SELECTED EXCERPT ->
Lancelot: Percy's Romance
Johnson, Mark, The Southern Literary Journal
Walker Percy's Lancelot has been sharply criticized as an inept novel, but it should be seen as a contemporary romance. (1) As Flannery O'Connor says in "Some Aspects of the Grotesque in Southern Fiction," "Hawthorne knew his own problems and perhaps anticipated ours when he said he did not write novels, he wrote romances. Today many readers and critics have set up for the novel a kind of orthodoxy. They demand a realism of fact which may, in the end, limit rather than broaden the novel's scope." According to O'Connor, the writer's "true country" is "what is eternal and absolute," which she insists "covers considerable territory." (2) While Lancelot is not Percy's best book, only reading it properly--as a romance--grants us entry to its true country.
In contrast to the novel, Richard Chase observes, the romance "tends to prefer action to character," presenting two-dimensional characters who tend to be abstract and symbolic and who are frequently in a "deep and narrow, an obsessive, involvement." (3) The first words of Lancelot emphasize the narrowness of Lance's obsessions:
Come into my cell. Make yourself at home. Take the chair; I'll sit on the cot. No? You prefer to stand by the window? I understand. You like my little view. Have you noticed that the narrower the view the more you can see? For the first time I understand how old ladies can sit on their porches for years. (p. 3)
Lance later speaks of his room as "nothing but a small empty space with time running through it and a single tiny opening on the world" (p. 107). Lance's obsession with his narrow view, while restricting his range of vision, has the virtue of concentrating his perceptions. On one level, the room is a metaphor for the operation of the romance.

ACTIVITY LIST ->
1. According to the Lancelot essay, what does Richard Chase say the romance tends to prefer?
2. Reproduce the passage of the Lancelot essay starting with "In contrast to" and going on through "years. (p. 3)".
The records after this point have no connection to the Lancelot essay.

INFORMATION SHOWN ->
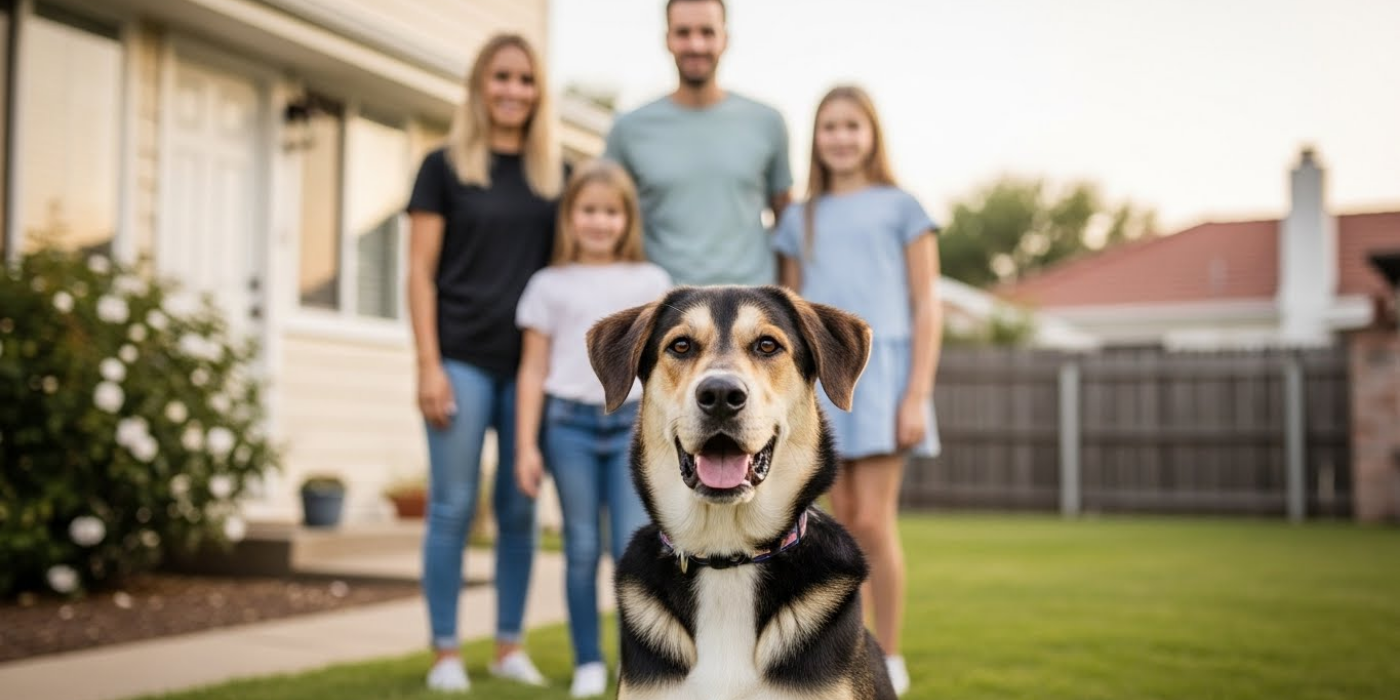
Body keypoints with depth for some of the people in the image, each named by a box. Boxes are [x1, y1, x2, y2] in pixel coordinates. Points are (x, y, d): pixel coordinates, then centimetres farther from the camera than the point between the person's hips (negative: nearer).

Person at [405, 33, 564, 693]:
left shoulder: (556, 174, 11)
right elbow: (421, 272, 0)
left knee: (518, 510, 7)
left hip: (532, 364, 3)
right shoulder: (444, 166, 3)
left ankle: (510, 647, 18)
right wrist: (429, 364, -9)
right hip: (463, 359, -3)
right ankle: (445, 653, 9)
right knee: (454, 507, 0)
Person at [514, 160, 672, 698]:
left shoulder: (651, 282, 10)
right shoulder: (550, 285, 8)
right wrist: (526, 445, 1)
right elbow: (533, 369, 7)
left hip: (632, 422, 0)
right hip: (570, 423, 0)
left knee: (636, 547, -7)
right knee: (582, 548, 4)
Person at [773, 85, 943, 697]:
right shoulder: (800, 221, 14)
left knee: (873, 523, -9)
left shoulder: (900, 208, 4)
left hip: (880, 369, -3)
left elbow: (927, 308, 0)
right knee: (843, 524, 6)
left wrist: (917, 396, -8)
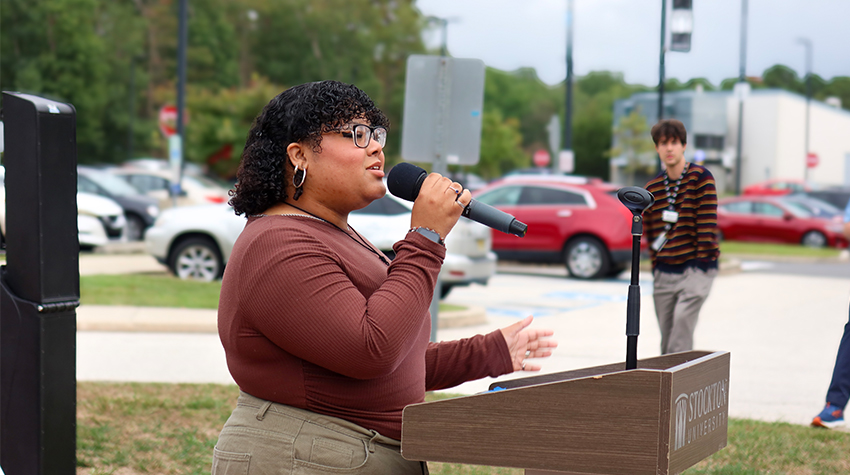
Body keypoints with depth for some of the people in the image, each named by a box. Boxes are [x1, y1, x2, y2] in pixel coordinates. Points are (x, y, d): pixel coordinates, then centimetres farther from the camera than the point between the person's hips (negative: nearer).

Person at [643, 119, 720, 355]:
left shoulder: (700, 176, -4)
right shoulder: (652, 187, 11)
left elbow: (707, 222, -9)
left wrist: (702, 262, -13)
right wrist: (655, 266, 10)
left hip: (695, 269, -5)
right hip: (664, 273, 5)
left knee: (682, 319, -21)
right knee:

OUTPUTS IN ORDER ->
1. Action to character.

2.
In contrast to the novel, Richard Chase observes, the romance "tends to prefer action to character," presenting two-dimensional characters who tend to be abstract and symbolic and who are frequently in a "deep and narrow, an obsessive, involvement." (3) The first words of Lancelot emphasize the narrowness of Lance's obsessions:
Come into my cell. Make yourself at home. Take the chair; I'll sit on the cot. No? You prefer to stand by the window? I understand. You like my little view. Have you noticed that the narrower the view the more you can see? For the first time I understand how old ladies can sit on their porches for years. (p. 3)